Pull every line holding the word "type" out of the data and copy it.

##### AVAILABLE DATA #####

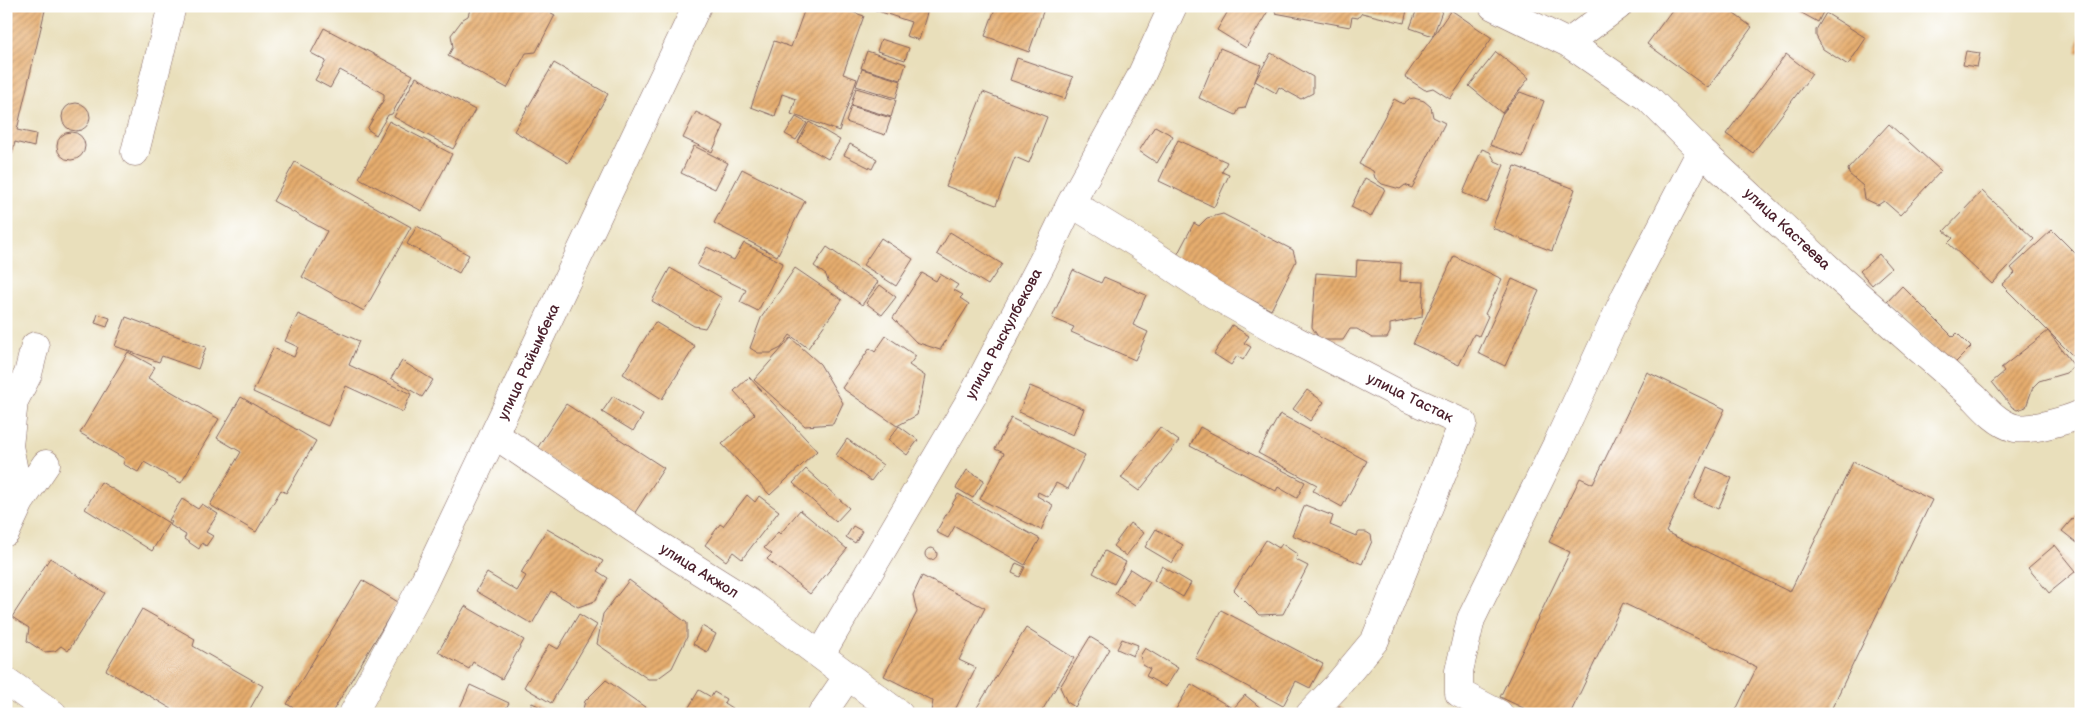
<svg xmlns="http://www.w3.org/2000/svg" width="2087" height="720" viewBox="0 0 2087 720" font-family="'Balsamiq Sans',sans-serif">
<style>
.building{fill:url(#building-hatch)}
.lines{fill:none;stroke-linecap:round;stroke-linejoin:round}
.minor-casing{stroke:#82625d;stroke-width:29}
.minor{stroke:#fff;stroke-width:28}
.labels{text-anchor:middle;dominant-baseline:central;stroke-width:5;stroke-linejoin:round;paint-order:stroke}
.street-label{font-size:15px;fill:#4a1f2b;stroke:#fff}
</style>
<defs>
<pattern id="building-hatch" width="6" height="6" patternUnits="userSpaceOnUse" patternTransform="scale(1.25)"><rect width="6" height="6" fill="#e6ad6e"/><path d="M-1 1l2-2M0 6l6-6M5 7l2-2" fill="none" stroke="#bc8c5b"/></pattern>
</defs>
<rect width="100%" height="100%" fill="#fff"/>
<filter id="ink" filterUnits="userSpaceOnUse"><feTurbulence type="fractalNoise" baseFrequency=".02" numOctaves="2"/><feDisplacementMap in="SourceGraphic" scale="10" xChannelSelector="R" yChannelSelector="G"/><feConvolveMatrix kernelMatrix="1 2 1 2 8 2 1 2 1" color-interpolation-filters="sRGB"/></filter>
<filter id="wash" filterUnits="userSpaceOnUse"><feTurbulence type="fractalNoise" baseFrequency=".0096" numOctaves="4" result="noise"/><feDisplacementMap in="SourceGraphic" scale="20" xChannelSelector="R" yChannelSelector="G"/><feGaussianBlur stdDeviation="1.12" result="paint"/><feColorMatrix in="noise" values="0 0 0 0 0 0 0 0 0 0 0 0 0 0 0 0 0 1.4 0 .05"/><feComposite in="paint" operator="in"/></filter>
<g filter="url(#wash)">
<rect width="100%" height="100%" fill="#e9dfbb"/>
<g id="blocks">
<path class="building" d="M6 6H46L17 130 36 134 34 147 15 142 12 154 6 153Z
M471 6H538L555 15 536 52 526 53 507 88 448 56 453 47 451 35 463 19 468 16Z
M806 6H835L864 16 843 74 857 79 839 131 791 114 796 99 782 94 775 116 751 107 774 41 791 47Z
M876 6H929L919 40 906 36 911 22 875 10Z
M996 6H1045L1029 52 985 36Z
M1231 6H1271L1246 48 1217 30Z
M1276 6H1408L1404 23 1362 13 1358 18 1352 17 1350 27 1275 13Z
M1418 6H1444L1433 36 1410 28Z
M1675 6H1723L1752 27 1708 88 1647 44Z
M1789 6H1826L1818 22Z
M1451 10 1492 38 1450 99 1433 88 1425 90 1405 77Z
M1826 13 1866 38 1848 65 1823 49 1816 36V30Z
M324 28 413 75 392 114 388 115 376 135 367 129 384 99V94L340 70 330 88 315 80 326 61 311 53Z
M2080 34H2081V53L2076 52Z
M881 39 909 48 905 60 877 51Z
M1220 48 1261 65 1245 108 1239 109 1236 115 1199 98Z
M867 51 906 64 901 80 861 68Z
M1966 51 1980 53 1977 67 1963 65Z
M1496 52 1529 78 1502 113 1469 86Z
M1271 53 1313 77V93L1301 99 1279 87 1276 93 1255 81Z
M1786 54 1812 74 1753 153 1726 134Z
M1017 58 1073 77 1065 99 1010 80Z
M554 63 608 94 568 163 514 131Z
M862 69 901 81 896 98 856 86Z
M416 77 475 110 453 149 394 117Z
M856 88 896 100 891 117 851 105Z
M983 92 1047 117 1029 163 1015 157 996 205 946 186Z
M1520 92 1544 101 1523 157 1490 145 1502 114Z
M1414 98 1424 101 1431 107 1433 117 1445 123 1412 188 1405 185 1400 189 1382 184 1375 178 1373 171 1359 164 1394 99 1403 104 1409 99Z
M62 117a14 14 0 1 1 28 0a14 14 0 1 1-28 0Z
M851 106 891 118 885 135 846 122Z
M696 112 724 126 712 152 683 138Z
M796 117 807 123 796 140 785 134Z
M389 121 452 154 422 211 359 178Z
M809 122 840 140 828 159 798 142Z
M1889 124 1941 171 1900 215 1884 201 1878 205 1865 199 1863 186 1849 174 1848 169Z
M1155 126 1173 136 1157 163 1139 151Z
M57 146a14 14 0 1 1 28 0a14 14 0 1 1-28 0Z
M1178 140 1227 162 1222 172 1229 175 1214 207 1159 181Z
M850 144 877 159 872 169 844 155Z
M694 146 728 163 715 189 681 173Z
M1482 149 1490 152 1495 161 1504 165 1487 203 1463 193Z
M295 162 411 227 364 311 302 277 327 231 273 201Z
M1515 166 1575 189 1552 251 1492 228Z
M742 169 805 201 777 256 714 223Z
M1365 178 1385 189 1371 217 1351 207Z
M1982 191 2034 239 1992 284 1948 243 1953 238 1944 231Z
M1223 214 1293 250 1296 261 1271 310 1175 259 1194 223 1199 226 1207 218Z
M417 226 469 255 459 273 407 244Z
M2052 230 2081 259V364L2002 285 2015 273 2011 268Z
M950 232 1002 264 988 285 937 254Z
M881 238 913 259 896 286 863 265Z
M744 243 783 263 758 311 740 302 746 290 697 266 707 247 734 260Z
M827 247 878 282 862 305 828 281 826 275 814 266Z
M1879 254 1891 268 1872 285 1860 271Z
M1454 256 1502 279 1485 314 1488 316 1479 336 1474 334 1459 365 1413 344Z
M1357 260 1401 263 1400 281 1424 282 1422 317 1390 324V332L1387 338H1372L1357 329H1350L1343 340H1320L1312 327 1316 273 1356 276Z
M670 268 722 298 705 328 694 326 652 301Z
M795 268 842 300 808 348 790 335 781 348 771 353H758L750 348 761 318Z
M1073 270 1101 283 1104 277 1146 295 1133 325 1148 332 1135 360 1071 332 1074 327 1052 318Z
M922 273 936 281 940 274 958 285 954 290 963 295 960 298 969 304 940 350 916 342 893 318Z
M1512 279 1539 291 1505 366 1478 353Z
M880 285 896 297 882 315 866 303Z
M1902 286 1953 337 1957 333 1971 347 1952 366 1887 302Z
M98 314 110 318 107 327 95 323Z
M298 314 359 341 349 365 411 394 403 412 346 386 328 426 253 392 273 348 294 357 298 347 285 341Z
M126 317 206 347 198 369 162 356 159 362 115 346Z
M655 322 695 346 662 399 623 374Z
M1232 325 1249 336 1244 343 1251 347 1243 360 1237 356 1231 365 1214 354Z
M2048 331 2074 366 2066 373 2039 381 2033 387 2026 407 2017 410 2012 407 1992 382 2004 372 2001 368Z
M886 336 916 356 909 365 925 376 917 415 897 426 842 388 870 348 875 352Z
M791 338 820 364 843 403 833 424 805 426 754 380Z
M128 352 155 367 148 378 219 419 181 483 144 462 138 472 123 464 125 459 80 433Z
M402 361 433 380 422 397 391 378Z
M1647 372 1725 409 1666 532 1790 592 1853 462 1932 500 1829 714H1734L1757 667 1623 603 1570 714H1536L1500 697 1570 552 1549 542 1580 478 1593 484Z
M749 377 817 451 770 495 722 444 755 414 734 391Z
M1030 386 1084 409 1073 435 1019 412Z
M1307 390 1324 402 1310 421 1293 409Z
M613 396 643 415 633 431 602 412Z
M241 397 316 441 286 493 281 490 256 532 210 505 241 452 217 438Z
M566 404 664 468 634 514 536 450Z
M1280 414 1367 461 1342 507 1313 491 1317 485 1258 453Z
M1011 418 1085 455 1068 489 1056 483 1048 497 1038 492 1037 496 1053 505 1041 530 980 499 1004 453 995 449Z
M899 426 918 440 907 455 888 440Z
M1160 427 1179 441 1139 491 1121 478Z
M1200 427 1305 482 1297 498 1278 487 1276 491 1190 446Z
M847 439 883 465 871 481 836 455Z
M1707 467 1732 478 1718 509 1694 498Z
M806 469 849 508 836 522 793 483Z
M967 470 984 480 973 498 956 488Z
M101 482 169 523 152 551 85 509Z
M958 494 1040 539 1025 565 955 526 948 538 936 532Z
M747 495 755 502 759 496 779 511 742 559 733 552 726 561 705 545 720 524 723 526Z
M182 499 198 509 202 504 218 514 206 532 213 536 206 546 202 543 199 549 184 539 186 535 170 525 172 522 169 520Z
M1305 505 1333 516 1330 525 1356 536 1359 532H1366L1371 535 1372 541 1362 564 1292 535Z
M800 510 847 549 810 594 767 559 772 554 764 548 778 532 780 534Z
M2078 512 2081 514V546L2062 531Z
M1130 523 1144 533 1126 556 1113 546Z
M853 526 862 531 855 543 846 537Z
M547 529 603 561 597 571 608 578 595 601 578 607 551 591 532 624 476 591 487 573 517 591 526 576 521 573Z
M1156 529 1183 545 1172 563 1145 547Z
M1266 540 1279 548 1282 544 1297 554 1296 560 1308 566 1283 614 1259 615 1234 590Z
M2055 545 2076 571 2049 593 2028 568Z
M925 554a6 6 0 1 1 12 0a6 6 0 1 1-12 0Z
M1105 551 1126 562 1114 584 1093 573Z
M50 558 105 593 68 651 61 646 55 651 44 652 27 641 29 628 12 617Z
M1016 563 1025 567 1020 577 1012 573Z
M1162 566 1191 583 1183 597 1154 580Z
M1130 569 1150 582 1135 606 1115 593Z
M922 576 985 608 959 660 976 668 954 712 951 714H933L931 712 933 701 884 676 917 612 913 595Z
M362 580 398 602 331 714H303L287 704Z
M629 580 687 623V637L672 668 657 679H648L597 644 603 614Z
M465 606 524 640 502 679 473 662 469 669 438 652Z
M142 609 195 639 193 646 263 686 247 714H180L106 670Z
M1221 610 1323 664 1310 688 1296 681 1283 706 1195 658Z
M579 614 597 625 551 703 524 687 549 644 558 649Z
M702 626 716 634 707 652 693 644Z
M1026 628 1074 658 1040 714H984L976 709Z
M1090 637 1110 649 1075 707 1067 702 1060 687Z
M1122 639 1138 645 1133 656 1117 649Z
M1145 648 1178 668 1166 687 1146 676 1150 669 1143 665 1140 656Z
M606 680 652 712 651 714H588L583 709 585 701Z
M1191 684 1232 708 1229 714H1173Z
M470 685 509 703 505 710 514 714H448L450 710 457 714Z
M699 690 711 697 714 692 726 699 724 703 741 714H685Z
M1245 695 1268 714H1239L1233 709Z
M532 703 556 714H528Z
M1339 706 1351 714H1333Z"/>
</g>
</g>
<g filter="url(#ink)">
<use href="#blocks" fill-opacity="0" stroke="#82625d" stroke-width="1"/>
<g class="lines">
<defs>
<path id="minor" d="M1493 6 1568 43 1648 98 1701 151 1840 279 1975 398C1986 410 1999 424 2015 428 2030 431 2068 420 2081 414
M1568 43 1618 6
M135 152 172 6
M1071 203 1136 243 1213 294 1283 334 1397 393 1463 423 1375 640 1336 687 1310 714
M495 435 652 541 749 602 899 714
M20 502 46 464
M6 532 20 502 9 446 14 401 28 374 35 346
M821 654 972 397 1045 257 1071 203 1140 78 1173 6
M6 681 53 714
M353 714 423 584 697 6
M822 714 848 676
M1499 714 1459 693V671L1471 619 1557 444 1626 295 1701 151"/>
</defs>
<use href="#minor" class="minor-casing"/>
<use href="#minor" class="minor"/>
</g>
</g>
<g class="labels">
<g class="street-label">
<text transform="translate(1787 229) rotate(43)">улица Кастеева</text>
<text transform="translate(1004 334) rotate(-62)">улица Рыскулбекова</text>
<text transform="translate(529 362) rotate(-65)">улица Райымбека</text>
<text transform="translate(1410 398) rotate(26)">улица Тастак</text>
<text transform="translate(699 571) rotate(32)">улица Акжол</text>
</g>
</g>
<rect width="2087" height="720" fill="none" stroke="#fff" stroke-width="25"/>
</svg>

#####

> **SOLVED PROBLEM**:
<filter id="ink" filterUnits="userSpaceOnUse"><feTurbulence type="fractalNoise" baseFrequency=".02" numOctaves="2"/><feDisplacementMap in="SourceGraphic" scale="10" xChannelSelector="R" yChannelSelector="G"/><feConvolveMatrix kernelMatrix="1 2 1 2 8 2 1 2 1" color-interpolation-filters="sRGB"/></filter>
<filter id="wash" filterUnits="userSpaceOnUse"><feTurbulence type="fractalNoise" baseFrequency=".0096" numOctaves="4" result="noise"/><feDisplacementMap in="SourceGraphic" scale="20" xChannelSelector="R" yChannelSelector="G"/><feGaussianBlur stdDeviation="1.12" result="paint"/><feColorMatrix in="noise" values="0 0 0 0 0 0 0 0 0 0 0 0 0 0 0 0 0 1.4 0 .05"/><feComposite in="paint" operator="in"/></filter>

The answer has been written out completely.